From Hai Phong, we went back to Ha Noi by train. We passed countless rice fields and small villages. Amidst Vietnamese families, we got to know their way of traveling. It was very exciting to see what they eat during the trip. Many had food with them, like sunflower seeds, fruit, or biscuits. But there was also a mobile bar with coffee and snacks. Very unusual for us were the banana leaf packets with cooked food in them that you could buy from the mobile bar.
Phan Thiet and Nui Me
From Ha Noi, we continued by plane to Nha Trang from where we drove with a private driver to Phan Thiet. Phan Thiet and especially Nui Me are very touristic, with beautiful beaches, countless hotels, and restaurants.

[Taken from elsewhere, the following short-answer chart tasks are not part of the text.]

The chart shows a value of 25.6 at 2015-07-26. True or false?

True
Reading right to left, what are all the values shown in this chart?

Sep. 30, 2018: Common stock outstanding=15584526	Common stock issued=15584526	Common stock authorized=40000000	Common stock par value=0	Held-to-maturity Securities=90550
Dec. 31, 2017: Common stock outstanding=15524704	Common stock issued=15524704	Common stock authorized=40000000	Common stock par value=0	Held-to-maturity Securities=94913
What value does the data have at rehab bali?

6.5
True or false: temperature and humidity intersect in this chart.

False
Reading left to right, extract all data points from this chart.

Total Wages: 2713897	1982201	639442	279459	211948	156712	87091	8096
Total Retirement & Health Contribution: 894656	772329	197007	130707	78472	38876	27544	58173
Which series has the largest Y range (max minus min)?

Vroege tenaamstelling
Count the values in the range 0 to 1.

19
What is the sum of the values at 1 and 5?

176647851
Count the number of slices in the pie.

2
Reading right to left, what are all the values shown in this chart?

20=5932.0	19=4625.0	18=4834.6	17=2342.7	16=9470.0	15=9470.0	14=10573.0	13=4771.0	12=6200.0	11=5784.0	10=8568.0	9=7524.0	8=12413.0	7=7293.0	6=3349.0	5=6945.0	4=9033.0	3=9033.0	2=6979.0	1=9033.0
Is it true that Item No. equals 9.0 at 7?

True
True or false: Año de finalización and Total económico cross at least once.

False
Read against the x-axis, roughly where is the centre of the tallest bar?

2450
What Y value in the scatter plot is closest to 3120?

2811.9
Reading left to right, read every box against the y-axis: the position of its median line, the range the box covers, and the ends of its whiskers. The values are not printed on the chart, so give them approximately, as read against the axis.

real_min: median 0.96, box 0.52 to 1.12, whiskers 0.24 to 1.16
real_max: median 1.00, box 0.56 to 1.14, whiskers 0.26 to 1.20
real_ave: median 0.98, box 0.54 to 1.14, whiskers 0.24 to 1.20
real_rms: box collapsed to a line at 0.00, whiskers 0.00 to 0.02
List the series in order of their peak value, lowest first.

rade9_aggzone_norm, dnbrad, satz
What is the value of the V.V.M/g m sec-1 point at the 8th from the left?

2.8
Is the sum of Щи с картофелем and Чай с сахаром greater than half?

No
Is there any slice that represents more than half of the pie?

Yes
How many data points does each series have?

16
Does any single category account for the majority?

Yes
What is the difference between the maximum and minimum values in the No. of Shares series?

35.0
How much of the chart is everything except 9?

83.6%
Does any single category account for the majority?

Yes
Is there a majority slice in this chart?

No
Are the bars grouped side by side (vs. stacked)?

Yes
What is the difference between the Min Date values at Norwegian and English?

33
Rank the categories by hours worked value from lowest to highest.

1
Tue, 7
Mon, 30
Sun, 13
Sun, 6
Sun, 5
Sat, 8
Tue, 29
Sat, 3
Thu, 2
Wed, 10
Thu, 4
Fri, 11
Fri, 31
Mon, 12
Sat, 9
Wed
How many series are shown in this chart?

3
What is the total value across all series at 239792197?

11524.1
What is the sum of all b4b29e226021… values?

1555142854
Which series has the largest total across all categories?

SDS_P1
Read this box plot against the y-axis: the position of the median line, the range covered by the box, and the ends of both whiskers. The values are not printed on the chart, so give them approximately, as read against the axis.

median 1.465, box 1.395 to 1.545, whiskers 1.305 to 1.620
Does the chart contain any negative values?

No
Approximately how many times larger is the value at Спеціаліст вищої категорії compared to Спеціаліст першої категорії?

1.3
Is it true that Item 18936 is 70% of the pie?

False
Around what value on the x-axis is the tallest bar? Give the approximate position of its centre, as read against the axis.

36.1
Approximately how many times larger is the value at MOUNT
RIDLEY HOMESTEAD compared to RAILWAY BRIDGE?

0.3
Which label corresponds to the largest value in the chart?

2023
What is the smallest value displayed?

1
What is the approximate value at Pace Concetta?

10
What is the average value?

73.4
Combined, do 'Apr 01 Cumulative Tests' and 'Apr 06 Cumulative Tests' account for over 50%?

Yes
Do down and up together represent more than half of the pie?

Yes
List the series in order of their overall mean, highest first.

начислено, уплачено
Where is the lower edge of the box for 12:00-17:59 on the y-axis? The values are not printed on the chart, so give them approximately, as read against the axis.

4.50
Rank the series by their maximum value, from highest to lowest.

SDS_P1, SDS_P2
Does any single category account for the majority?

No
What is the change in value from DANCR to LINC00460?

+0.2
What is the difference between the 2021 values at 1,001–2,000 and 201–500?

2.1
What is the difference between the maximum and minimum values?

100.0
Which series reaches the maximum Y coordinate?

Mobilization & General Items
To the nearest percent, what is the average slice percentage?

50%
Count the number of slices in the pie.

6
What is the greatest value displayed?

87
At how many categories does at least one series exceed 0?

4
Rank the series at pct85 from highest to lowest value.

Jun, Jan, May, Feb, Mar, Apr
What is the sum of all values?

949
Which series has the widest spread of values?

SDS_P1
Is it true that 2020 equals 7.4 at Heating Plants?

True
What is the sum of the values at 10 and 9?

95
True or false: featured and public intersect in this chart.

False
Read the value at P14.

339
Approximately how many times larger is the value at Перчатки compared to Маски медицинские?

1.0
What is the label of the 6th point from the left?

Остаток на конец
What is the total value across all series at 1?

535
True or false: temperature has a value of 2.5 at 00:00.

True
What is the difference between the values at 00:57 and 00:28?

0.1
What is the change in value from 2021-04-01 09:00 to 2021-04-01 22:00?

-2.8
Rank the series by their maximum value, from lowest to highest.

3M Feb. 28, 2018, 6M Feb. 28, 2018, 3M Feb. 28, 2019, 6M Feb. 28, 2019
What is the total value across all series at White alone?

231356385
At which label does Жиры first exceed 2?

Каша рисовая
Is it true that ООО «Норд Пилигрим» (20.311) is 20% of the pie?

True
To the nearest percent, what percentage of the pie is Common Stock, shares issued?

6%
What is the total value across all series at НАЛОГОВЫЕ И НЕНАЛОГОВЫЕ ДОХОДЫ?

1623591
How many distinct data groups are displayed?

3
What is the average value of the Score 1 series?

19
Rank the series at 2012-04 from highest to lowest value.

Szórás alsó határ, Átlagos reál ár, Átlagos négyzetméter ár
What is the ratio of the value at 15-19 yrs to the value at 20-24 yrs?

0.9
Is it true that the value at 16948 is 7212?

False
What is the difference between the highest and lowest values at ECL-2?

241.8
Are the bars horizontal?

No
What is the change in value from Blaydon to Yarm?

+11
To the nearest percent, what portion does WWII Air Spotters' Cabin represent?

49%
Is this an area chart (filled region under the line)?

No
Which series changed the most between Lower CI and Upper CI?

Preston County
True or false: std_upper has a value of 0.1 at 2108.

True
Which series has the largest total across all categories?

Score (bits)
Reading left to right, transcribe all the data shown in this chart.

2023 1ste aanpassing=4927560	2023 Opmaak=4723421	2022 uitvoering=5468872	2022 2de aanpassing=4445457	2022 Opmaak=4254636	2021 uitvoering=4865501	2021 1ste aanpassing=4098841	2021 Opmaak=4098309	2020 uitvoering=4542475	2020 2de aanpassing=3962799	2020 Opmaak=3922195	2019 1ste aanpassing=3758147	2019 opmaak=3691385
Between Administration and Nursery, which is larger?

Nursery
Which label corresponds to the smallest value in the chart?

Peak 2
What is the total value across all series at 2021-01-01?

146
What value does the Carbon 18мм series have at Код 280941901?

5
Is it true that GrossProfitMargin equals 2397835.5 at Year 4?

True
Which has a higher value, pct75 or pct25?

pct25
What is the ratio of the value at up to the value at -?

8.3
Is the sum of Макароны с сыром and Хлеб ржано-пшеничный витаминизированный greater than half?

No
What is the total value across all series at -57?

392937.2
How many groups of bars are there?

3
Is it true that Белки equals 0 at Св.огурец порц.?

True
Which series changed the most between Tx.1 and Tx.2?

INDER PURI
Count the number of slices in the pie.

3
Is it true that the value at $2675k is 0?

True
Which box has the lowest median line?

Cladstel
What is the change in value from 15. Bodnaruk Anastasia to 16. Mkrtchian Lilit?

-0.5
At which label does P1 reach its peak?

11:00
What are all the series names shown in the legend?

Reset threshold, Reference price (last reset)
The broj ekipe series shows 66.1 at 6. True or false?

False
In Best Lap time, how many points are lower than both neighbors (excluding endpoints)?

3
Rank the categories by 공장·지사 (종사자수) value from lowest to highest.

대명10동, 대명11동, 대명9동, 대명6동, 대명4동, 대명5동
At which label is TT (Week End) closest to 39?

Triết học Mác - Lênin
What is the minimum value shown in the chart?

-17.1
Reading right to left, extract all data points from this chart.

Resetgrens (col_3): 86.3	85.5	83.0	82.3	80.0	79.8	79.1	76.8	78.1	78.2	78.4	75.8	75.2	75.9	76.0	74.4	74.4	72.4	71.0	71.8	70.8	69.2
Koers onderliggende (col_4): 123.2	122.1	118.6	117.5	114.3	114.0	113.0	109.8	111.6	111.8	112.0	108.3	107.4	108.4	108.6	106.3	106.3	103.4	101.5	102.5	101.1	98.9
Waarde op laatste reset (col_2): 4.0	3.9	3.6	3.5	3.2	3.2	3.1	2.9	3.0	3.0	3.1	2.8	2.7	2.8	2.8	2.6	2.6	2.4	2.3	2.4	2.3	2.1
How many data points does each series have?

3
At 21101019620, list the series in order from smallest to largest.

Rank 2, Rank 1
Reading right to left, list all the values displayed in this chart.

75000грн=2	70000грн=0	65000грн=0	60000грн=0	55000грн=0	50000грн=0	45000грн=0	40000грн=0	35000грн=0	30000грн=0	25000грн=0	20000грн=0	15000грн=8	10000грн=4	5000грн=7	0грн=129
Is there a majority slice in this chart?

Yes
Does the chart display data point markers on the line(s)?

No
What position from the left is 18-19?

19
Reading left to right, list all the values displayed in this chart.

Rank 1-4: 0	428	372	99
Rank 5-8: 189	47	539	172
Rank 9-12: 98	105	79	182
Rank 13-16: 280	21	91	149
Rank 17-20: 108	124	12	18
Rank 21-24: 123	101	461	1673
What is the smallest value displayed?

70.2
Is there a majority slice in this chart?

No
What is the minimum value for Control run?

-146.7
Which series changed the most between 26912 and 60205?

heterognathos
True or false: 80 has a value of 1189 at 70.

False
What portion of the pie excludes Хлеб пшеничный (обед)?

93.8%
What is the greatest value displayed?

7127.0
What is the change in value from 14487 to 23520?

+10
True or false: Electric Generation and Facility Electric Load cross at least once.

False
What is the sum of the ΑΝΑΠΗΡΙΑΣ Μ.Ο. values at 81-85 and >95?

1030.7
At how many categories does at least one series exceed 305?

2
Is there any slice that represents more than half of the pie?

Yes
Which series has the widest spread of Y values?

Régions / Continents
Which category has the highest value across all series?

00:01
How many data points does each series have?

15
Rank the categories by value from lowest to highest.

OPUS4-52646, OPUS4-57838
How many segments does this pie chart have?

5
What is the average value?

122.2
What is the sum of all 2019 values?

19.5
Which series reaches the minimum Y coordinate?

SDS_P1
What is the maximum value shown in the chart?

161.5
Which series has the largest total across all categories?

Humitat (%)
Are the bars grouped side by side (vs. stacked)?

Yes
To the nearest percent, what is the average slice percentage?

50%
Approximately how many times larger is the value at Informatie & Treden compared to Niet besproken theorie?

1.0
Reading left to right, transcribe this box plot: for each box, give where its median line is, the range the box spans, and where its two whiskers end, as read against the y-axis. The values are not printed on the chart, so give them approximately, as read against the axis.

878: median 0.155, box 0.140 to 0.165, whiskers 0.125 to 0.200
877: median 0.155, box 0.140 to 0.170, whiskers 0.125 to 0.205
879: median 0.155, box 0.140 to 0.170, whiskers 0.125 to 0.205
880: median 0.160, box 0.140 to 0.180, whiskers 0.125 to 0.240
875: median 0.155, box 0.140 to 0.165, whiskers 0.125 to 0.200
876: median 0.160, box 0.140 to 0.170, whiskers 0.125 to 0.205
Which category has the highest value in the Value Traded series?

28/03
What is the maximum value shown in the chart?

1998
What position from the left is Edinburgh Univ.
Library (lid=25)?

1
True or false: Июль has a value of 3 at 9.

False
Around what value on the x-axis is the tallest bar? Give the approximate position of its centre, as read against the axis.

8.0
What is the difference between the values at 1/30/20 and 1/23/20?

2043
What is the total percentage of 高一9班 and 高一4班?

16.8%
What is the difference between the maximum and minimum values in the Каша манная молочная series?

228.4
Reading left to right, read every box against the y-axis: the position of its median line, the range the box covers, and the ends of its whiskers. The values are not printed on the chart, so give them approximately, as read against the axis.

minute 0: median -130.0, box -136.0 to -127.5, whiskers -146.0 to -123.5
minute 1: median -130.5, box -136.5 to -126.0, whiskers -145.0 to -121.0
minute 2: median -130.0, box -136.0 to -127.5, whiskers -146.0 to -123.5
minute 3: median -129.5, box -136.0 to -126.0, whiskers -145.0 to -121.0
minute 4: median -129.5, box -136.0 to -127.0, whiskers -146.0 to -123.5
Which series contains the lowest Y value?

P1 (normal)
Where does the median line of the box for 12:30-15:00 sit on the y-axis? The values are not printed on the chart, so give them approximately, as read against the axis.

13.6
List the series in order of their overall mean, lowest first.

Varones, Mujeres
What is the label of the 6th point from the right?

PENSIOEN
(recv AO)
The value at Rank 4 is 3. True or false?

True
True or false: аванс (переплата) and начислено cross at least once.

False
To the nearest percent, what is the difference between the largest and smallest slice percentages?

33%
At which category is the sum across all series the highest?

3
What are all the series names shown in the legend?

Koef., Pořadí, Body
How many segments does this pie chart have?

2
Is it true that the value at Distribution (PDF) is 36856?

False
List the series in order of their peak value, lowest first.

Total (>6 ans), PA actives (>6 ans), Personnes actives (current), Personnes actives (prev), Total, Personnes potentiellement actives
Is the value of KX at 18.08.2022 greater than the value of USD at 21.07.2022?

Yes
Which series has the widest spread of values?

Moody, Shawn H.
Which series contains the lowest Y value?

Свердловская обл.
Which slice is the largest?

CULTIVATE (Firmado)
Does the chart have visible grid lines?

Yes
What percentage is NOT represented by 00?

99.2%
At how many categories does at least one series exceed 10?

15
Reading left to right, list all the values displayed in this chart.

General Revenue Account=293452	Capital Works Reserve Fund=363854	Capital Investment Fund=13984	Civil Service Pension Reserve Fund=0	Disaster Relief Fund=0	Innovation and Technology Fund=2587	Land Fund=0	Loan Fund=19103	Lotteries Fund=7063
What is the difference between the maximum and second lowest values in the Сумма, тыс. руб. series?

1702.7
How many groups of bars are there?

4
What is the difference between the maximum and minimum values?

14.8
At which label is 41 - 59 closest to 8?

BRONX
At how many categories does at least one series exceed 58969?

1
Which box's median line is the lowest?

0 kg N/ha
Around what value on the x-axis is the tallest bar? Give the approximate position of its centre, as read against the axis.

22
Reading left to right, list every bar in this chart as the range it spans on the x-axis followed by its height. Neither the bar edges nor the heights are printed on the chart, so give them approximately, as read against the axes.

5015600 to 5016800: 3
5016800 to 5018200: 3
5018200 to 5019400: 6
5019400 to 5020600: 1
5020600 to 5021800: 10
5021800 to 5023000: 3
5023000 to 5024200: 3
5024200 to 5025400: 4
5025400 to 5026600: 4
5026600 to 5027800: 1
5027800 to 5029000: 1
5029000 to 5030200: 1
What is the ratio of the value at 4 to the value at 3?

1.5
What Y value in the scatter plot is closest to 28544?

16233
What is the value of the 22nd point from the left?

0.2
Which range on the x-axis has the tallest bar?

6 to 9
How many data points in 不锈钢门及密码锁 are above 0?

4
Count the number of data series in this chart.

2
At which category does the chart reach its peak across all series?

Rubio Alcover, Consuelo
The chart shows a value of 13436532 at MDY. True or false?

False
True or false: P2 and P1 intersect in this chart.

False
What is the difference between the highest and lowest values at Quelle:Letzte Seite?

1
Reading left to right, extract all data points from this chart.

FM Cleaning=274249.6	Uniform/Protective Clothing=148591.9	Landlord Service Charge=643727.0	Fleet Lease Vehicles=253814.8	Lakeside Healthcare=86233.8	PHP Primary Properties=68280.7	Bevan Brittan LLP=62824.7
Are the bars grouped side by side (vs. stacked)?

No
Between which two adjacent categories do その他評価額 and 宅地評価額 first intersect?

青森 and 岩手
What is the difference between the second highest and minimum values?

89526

We wanted to visit a fish sauce factory to see how this omnipresent fish sauce (Nuoc Mam) is produced. Unfortunately, we found almost no information on the internet and also in the hotel they knew nothing about a “factory”. We then found out that there are several small producers who sell their sauces directly at their own stand on the street. Between Phan Thiet and Nui Me we found what we were looking for (we just followed our nose) and even got to have a look into the barrels. Unfortunately, we didn’t get any explanations due to language difficulties.
For everyone who likes fish and seafood, we recommend having dinner at the Nui Me Fishing village. There everything comes to the table freshly caught!